Mr Nzamwita was fatally shot by police on January 1, at the KBC roundabout near the Kigali Convention Centre and Radisson Blu Hotel.
According to Rwanda National Police (RNP), the victim who was driving against the assigned order for motorised traffic was accidentally killed as police tried to immobilise his vehicle which had jumped a police stop sign and had placed the officers in imminent danger of being run over at about 3 am in the morning. The police say it was later found out he was drunk.
The incident caused outrage with many faulting the police for use of what they saw as excessive force.
While it is not for this publication to judge the police in the absence of an inquiry, it is easy to understand the public sentiments.
After a prolonged period of order and professionalism among the disciplined forces, citizens have grown to expect more state institutions. It was also not the first time that suspects were finding themselves at the wrong end of the police barrel, meeting mortal force without the benefit of due process of law.
It is only fair that officers on duty should be able to save themselves when their lives are put at risk by hostile suspects but this should be after careful threat assessment and exhaustion of alternative means of containment.
Such incidents are bound to strain the relationship between the public and their protectors. This should not be allowed to happen first because a few incidents can hardly be a standard for arriving at hasty conclusions in such cases.
We cannot pretend to know the police’s work better but the latest incident could actually be an opportunity for rebuilding public trust because fortunately it happened in an area covered by surveillance cameras.
It should therefore be easy to reconstruct the incident and arrive at informed conclusions. If the video evidence exonerates the officers involved, the public should be graceful enough to respect the verdict. If the reverse is true, the force should institute its internal procedures for handling such lapses and keep the public informed.
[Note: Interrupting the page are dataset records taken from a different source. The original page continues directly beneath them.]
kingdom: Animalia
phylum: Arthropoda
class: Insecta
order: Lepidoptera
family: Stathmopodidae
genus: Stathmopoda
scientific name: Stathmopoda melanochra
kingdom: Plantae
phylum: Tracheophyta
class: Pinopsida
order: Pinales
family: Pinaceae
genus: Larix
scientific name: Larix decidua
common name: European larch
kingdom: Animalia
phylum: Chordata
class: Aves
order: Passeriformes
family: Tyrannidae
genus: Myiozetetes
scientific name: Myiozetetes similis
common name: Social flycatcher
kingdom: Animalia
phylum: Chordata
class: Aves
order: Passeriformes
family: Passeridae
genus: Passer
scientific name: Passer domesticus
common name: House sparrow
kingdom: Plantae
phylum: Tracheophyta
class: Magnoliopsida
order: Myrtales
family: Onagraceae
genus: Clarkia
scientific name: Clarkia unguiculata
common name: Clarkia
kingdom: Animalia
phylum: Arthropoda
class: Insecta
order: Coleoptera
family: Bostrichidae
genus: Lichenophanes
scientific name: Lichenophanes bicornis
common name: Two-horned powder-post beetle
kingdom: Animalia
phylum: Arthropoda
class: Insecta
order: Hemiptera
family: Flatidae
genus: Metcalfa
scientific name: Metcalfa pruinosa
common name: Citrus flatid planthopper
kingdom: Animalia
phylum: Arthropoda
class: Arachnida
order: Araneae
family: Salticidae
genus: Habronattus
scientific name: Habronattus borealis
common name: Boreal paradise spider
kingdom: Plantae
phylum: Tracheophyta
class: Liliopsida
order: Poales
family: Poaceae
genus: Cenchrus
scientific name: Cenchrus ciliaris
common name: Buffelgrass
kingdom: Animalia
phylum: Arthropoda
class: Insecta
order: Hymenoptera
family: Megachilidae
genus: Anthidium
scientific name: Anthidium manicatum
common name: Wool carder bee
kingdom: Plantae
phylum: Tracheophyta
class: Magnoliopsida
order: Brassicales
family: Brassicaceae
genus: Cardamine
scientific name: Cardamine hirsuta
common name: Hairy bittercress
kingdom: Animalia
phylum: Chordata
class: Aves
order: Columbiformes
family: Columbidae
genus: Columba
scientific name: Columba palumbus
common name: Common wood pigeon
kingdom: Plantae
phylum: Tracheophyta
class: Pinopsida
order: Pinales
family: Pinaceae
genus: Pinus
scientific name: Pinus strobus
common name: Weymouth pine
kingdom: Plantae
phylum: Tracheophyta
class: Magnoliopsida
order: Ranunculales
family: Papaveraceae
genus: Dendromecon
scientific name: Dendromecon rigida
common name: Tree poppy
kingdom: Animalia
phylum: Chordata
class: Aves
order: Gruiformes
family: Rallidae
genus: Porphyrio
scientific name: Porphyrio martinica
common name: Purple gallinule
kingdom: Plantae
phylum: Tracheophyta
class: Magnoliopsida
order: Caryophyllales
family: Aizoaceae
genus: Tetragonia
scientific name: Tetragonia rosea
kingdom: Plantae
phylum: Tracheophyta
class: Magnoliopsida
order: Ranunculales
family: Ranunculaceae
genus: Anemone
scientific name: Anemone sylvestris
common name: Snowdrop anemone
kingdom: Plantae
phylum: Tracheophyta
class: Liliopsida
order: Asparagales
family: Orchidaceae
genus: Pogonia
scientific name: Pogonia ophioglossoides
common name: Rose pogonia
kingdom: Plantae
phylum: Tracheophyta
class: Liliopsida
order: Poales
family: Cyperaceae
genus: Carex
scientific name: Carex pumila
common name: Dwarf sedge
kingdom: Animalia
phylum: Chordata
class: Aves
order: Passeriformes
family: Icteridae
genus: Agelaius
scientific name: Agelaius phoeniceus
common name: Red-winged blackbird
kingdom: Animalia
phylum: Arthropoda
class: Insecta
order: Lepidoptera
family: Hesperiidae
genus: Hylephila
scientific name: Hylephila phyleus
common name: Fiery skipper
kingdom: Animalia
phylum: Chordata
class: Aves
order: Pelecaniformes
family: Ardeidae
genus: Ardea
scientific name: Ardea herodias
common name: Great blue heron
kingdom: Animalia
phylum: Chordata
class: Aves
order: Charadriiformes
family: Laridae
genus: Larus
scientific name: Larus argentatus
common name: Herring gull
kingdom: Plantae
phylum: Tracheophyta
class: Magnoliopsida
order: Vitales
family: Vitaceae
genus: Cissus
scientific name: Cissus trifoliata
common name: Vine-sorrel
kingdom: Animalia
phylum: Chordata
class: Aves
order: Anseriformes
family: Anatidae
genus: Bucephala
And even if it were for purely internal purposes, a review of such incidents is essential to the force’s learning processes. It could also help unearth creeping problems from the screening, recruitment through to recurrent training.
Effective policing is the result of a working partnership between the community and its keepers. It would be tragic if mishandling these incidents through omission or commission results in a breakdown of trust between the police and the public.
The reputation of its disciplined forces is one of the attributes that make Rwanda stand out among its peers. The expectations around such a reputation are a form of pressure on their own.